Posts Tagged ‘Communications’

The High Water Mark, Again

January 5th

On her morning CNBC show Suvannah Guthrie reported that a California court has now revisited the questions of privacy and personal communications. In the reported California case the judge took a radically different approach from the Ohio case that was decided in December. In California the court decided that the police did have the right to information on the cell phone of an arrested man.

Perhaps the Ohio case was too convoluted in the first place (the plaintiff had the expectation of privacy but the evidence that had been illegally attained was not needed for conviction.) But now there are two cases that would seem to disagree with one another. There will no doubt be a Supreme Court case someday soon that will explore the question of the individual’s right to privacy for emails and other electronic communications and it will be a highly charged one.

The idea that electronic communications would be less private than written ones or even phone calls is a huge precedent. A letter is protected by a whole apparatus of postal rules, regulations and inspectors. A court order is needed to open the mail. Yet in the electronic world, in California at least, if someone were arrested (suspicion of some crime such as illegal substances or DUI) and if their phone were taken from them, the information pathway that would be opened (email, phone calls, applications) could be enormous.

The comparison with the Postal Service is a sharp one. I remember at a dinner in 2000 hearing Scott McNealy, the Chairman of Sun Microsystems, make fun of a “letter” as a secure transmission. After all a letter is made of flimsy paper and sealed with spit and handed to a government employee, he noted. The capacity of electronic communications to provide a secure channel far exceeded anything that the Post Office could do, he argued. Certainly he is right.
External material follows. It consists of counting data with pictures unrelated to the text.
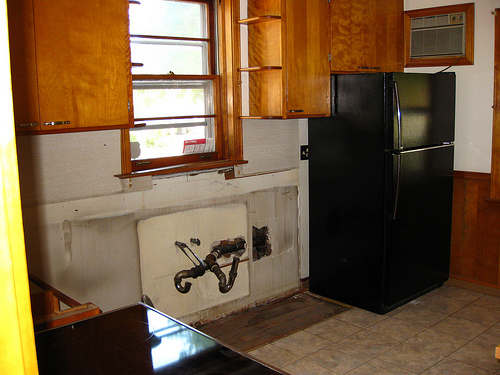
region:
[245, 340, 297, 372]
a tile on the floor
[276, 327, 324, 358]
a tile on the floor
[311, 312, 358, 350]
a tile on the floor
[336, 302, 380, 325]
a tile on the floor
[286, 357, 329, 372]
a tile on the floor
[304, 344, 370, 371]
a tile on the floor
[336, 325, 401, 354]
a tile on the floor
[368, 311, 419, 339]
a tile on the floor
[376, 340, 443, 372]
a tile on the floor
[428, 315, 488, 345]
a tile on the floor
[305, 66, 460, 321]
The black refrigerator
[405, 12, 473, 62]
The a.c. unit on the wall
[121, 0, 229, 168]
The window in the kitchen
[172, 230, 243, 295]
The exposed pipes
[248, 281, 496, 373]
The tile on the ground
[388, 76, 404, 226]
The handles of the refrigerator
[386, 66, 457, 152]
The freezer on top of the fridge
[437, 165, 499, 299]
The wood paneling on the wall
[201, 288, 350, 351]
The patch of ground with no tiles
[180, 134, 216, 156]
The white and red sign on the window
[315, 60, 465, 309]
a black fridge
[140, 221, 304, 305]
plumbing pipes for a sink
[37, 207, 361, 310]
a tore up wall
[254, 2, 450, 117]
brown cabinets above the fridge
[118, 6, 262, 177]
a window framed in brown trimming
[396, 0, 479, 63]
an ac unit framed in brown trimming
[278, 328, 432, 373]
a tiled floor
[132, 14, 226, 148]
a window that shows daylight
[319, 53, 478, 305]
a fridge with the freezer on top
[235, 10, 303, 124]
shelves on the side of the cabinets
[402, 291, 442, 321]
small white spot on floor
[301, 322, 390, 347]
brown tiles on floor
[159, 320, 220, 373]
reflection on black counter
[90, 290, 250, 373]
large black counter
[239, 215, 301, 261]
small black spot on wall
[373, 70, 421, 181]
silver handle on black fridge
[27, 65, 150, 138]
large brown cabinet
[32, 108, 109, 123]
large silver bracket on cabinet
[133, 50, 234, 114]
large brown frame on window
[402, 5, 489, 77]
tan air conditioner in kitchen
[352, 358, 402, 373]
a tile on the floor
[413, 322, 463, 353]
a tile on the floor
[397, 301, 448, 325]
a tile on the floor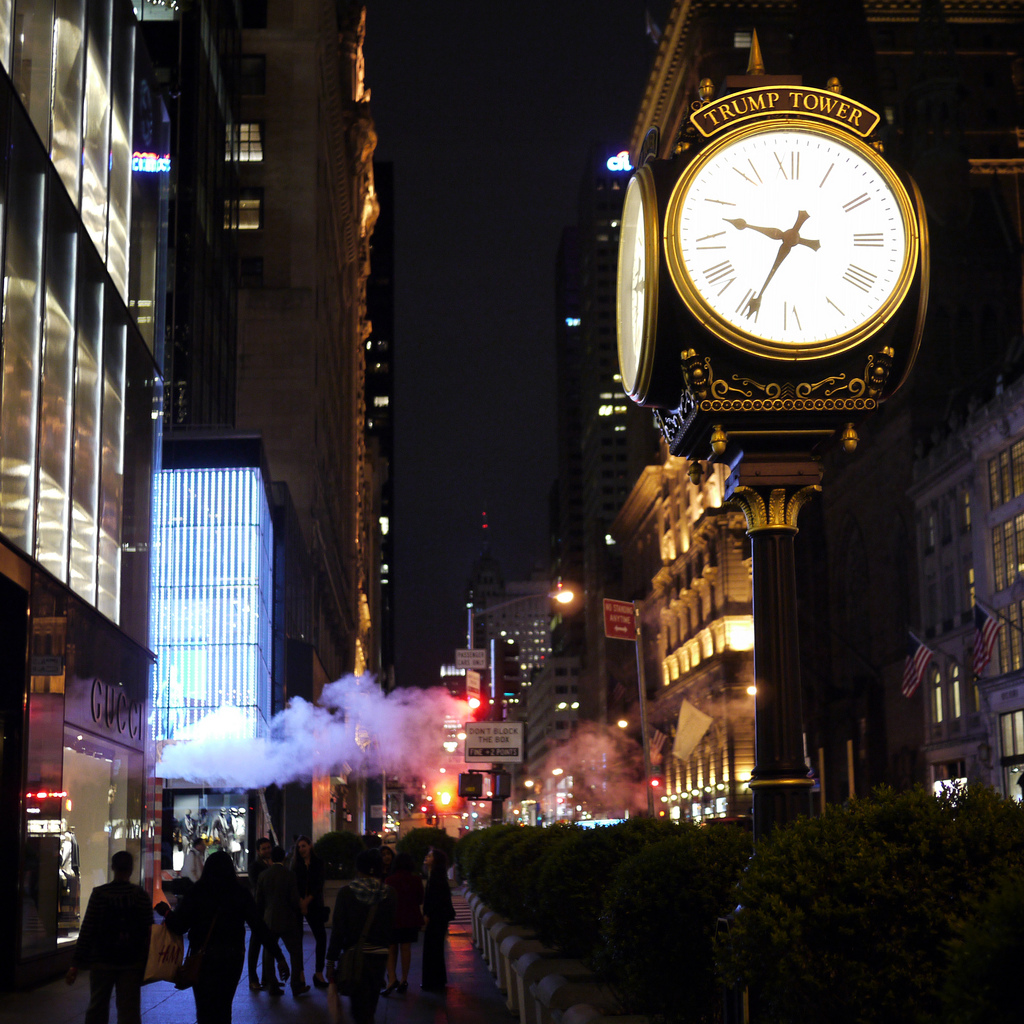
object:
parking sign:
[600, 592, 640, 642]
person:
[417, 840, 458, 999]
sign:
[462, 717, 527, 766]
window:
[97, 360, 127, 624]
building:
[164, 0, 375, 883]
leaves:
[701, 847, 718, 866]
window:
[714, 797, 728, 813]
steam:
[154, 668, 490, 792]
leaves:
[822, 896, 834, 915]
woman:
[323, 841, 400, 1022]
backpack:
[329, 880, 392, 997]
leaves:
[898, 852, 914, 868]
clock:
[605, 150, 663, 409]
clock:
[662, 109, 923, 366]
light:
[462, 692, 483, 715]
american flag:
[966, 603, 1007, 679]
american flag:
[895, 621, 935, 702]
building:
[905, 363, 1024, 814]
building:
[0, 0, 175, 992]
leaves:
[572, 912, 585, 931]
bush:
[457, 805, 1024, 1023]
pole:
[746, 508, 814, 881]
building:
[623, 0, 911, 829]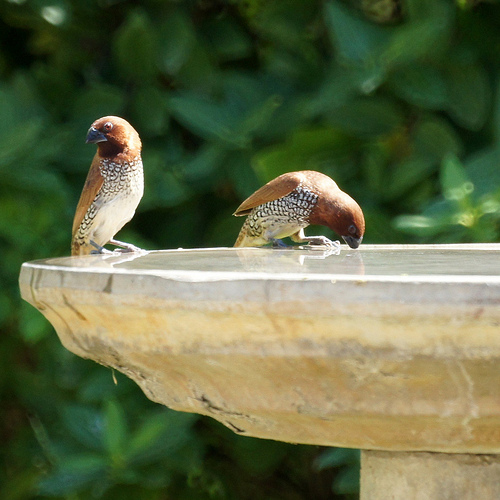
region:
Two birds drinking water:
[40, 62, 476, 483]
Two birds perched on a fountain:
[59, 81, 405, 301]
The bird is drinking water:
[224, 152, 388, 271]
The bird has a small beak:
[78, 122, 108, 152]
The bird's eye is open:
[100, 117, 121, 134]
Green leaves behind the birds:
[148, 35, 409, 158]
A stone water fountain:
[42, 241, 476, 451]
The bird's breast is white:
[98, 201, 145, 246]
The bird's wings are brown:
[239, 173, 309, 213]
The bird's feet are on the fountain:
[292, 235, 336, 255]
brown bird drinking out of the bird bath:
[216, 161, 376, 263]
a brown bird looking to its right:
[65, 110, 150, 250]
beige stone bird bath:
[13, 239, 428, 478]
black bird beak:
[84, 121, 104, 149]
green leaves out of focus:
[165, 53, 416, 164]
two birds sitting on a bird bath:
[69, 90, 389, 268]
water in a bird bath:
[349, 253, 441, 281]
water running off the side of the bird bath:
[26, 263, 97, 330]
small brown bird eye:
[100, 119, 116, 134]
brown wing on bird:
[226, 176, 304, 211]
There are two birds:
[62, 110, 383, 270]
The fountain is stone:
[27, 227, 491, 489]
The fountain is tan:
[47, 206, 485, 489]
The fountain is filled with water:
[11, 216, 492, 404]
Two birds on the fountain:
[36, 110, 386, 274]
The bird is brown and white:
[58, 110, 168, 264]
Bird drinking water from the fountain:
[219, 151, 392, 265]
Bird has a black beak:
[57, 117, 161, 170]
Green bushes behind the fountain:
[22, 106, 497, 476]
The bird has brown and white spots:
[221, 161, 353, 275]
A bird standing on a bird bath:
[70, 113, 145, 257]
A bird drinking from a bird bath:
[234, 168, 366, 249]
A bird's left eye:
[102, 121, 112, 132]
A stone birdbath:
[17, 241, 498, 499]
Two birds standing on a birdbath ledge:
[18, 112, 496, 499]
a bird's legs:
[90, 238, 145, 255]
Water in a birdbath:
[44, 249, 496, 276]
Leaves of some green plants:
[1, 2, 498, 499]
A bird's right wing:
[228, 176, 299, 218]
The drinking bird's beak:
[345, 229, 363, 244]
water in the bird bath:
[171, 229, 371, 294]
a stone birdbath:
[27, 155, 485, 497]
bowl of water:
[26, 207, 498, 473]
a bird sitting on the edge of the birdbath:
[52, 102, 183, 286]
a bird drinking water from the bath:
[229, 132, 414, 286]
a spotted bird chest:
[90, 147, 143, 189]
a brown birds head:
[81, 103, 131, 169]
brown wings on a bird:
[51, 140, 126, 257]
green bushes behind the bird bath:
[210, 77, 402, 140]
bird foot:
[300, 230, 353, 255]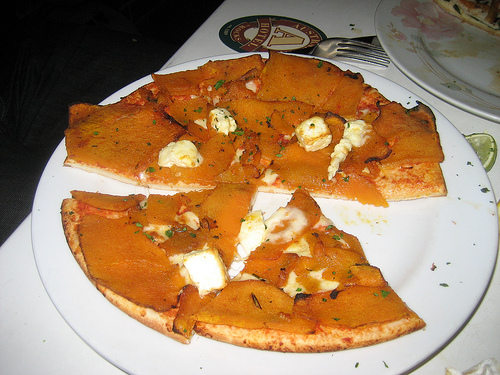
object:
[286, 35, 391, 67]
fork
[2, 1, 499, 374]
table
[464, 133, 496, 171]
lime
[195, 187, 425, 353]
pizza slice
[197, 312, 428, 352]
crust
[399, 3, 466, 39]
flower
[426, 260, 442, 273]
flakes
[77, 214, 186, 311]
topping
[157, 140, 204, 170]
cheese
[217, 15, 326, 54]
logo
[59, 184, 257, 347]
pizza slices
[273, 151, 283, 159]
flakes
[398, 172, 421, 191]
sauce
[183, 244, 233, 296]
topping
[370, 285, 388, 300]
topping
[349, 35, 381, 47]
knife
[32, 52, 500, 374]
plate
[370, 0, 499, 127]
plate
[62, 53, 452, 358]
pizza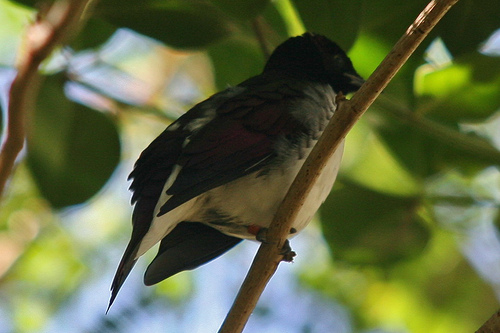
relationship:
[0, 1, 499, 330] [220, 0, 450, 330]
leaves on branch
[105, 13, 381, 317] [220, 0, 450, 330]
bird sitting on branch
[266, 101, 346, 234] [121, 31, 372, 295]
breast on bird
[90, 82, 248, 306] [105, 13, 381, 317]
wing on bird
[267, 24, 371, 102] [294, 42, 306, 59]
head covered in feathers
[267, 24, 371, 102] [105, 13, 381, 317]
head on bird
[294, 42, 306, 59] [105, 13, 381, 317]
feathers on bird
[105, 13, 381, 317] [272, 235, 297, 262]
bird has toes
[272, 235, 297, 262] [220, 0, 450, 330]
toes gripping branch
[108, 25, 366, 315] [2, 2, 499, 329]
bird in photo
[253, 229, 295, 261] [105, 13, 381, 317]
feet on bird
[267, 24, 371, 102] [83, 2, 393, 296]
head on bird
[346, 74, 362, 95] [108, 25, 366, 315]
beak on bird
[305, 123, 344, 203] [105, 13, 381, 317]
white chest on bird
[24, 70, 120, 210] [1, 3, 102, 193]
leaf on branch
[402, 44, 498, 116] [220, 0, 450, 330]
leaf in branch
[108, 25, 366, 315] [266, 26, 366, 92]
bird has head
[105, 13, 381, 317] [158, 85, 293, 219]
bird has wing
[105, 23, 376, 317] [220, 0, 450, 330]
bird perched on branch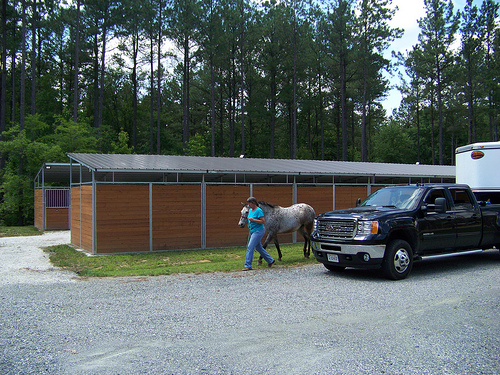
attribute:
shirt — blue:
[242, 211, 263, 238]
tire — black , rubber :
[384, 245, 410, 287]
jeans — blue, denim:
[245, 229, 275, 270]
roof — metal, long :
[81, 140, 488, 183]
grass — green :
[135, 241, 226, 294]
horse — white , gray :
[234, 196, 319, 261]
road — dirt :
[0, 226, 498, 373]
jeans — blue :
[247, 227, 272, 264]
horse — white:
[236, 198, 316, 263]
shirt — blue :
[240, 211, 265, 226]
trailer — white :
[454, 140, 499, 191]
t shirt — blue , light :
[241, 206, 271, 236]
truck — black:
[306, 181, 499, 278]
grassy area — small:
[76, 232, 223, 323]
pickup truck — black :
[308, 181, 498, 278]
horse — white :
[233, 199, 320, 254]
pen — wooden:
[66, 150, 456, 255]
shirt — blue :
[235, 202, 270, 238]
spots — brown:
[300, 205, 314, 215]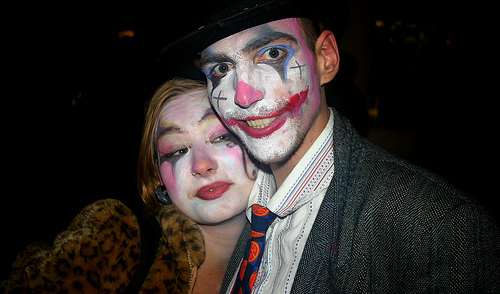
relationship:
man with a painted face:
[196, 17, 499, 289] [195, 19, 322, 164]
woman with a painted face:
[1, 78, 260, 292] [156, 93, 261, 225]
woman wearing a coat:
[1, 78, 260, 292] [2, 199, 206, 294]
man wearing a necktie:
[196, 17, 499, 289] [231, 205, 278, 292]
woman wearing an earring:
[1, 78, 260, 292] [155, 183, 172, 204]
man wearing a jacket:
[196, 17, 499, 289] [290, 107, 500, 292]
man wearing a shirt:
[196, 17, 499, 289] [225, 106, 334, 293]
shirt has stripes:
[225, 106, 334, 293] [276, 131, 338, 216]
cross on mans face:
[292, 61, 306, 78] [195, 19, 322, 164]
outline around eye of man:
[255, 45, 295, 82] [196, 17, 499, 289]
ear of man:
[314, 30, 340, 85] [196, 17, 499, 289]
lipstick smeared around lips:
[221, 89, 310, 138] [236, 112, 289, 136]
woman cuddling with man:
[1, 78, 260, 292] [196, 17, 499, 289]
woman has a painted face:
[1, 78, 260, 292] [156, 93, 261, 225]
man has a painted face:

But what if, in spite of the technological capacity of the medium to protect a communication, the law chooses not to do so?

The high water mark of Internet Communications lasted 2 weeks.

Net Neutrality, Time to Take Sides

September 18th

In the modern equivalent of a story moving on the wire after the close of the stock market, The Wall Street Journal reported that the new FCC Chairman, Julius Genachowski, is expected to outline proposals on Monday to prevent Internet providers from selectively blocking or slowing Web traffic. In Washington buzzword speak this is a “net neutrality” bombshell.

This is one of those issues where someone throws a pebble into a clear pool and the ripples expand forever. You have to decide whether you are going to think about this in terms of this month (Asian nations joining China in limiting internet access), this year (Internet companies agreeing to make it possible for China to limit Internet use and even more insidiously hand over the list of users) or this decade or two.

There was the battle between the phone and the cable companies over who would control network email services (before Telecom Reform in 1996) and then there was the fencing that was taking place over data traffic versus analogue voice before Judge Harold Green had broken up AT&T (1984) or …

Reading the story in the Wall Street Journal can make it tough to figure out who the good guys are. Are the good guys the ones who fight heavy-handed network blockers? Or are they the ones who are fighting government intrusion in the private marketplace? Are the good guys protecting us from network slowdowns from mobile video file sharing? It can give you a headache.

Balancing equities and regulating bandwidth are of course what governments do. So it would seem that with due concern for the technical issues involved, it should be hard to vote against the opportunities that serious net neutrality would create. No doubt the companies involved have some issues here. But the extraordinary social value that gets created when Internet services are allowed to innovate has been demonstrated. Net neutrality could be the next milestone.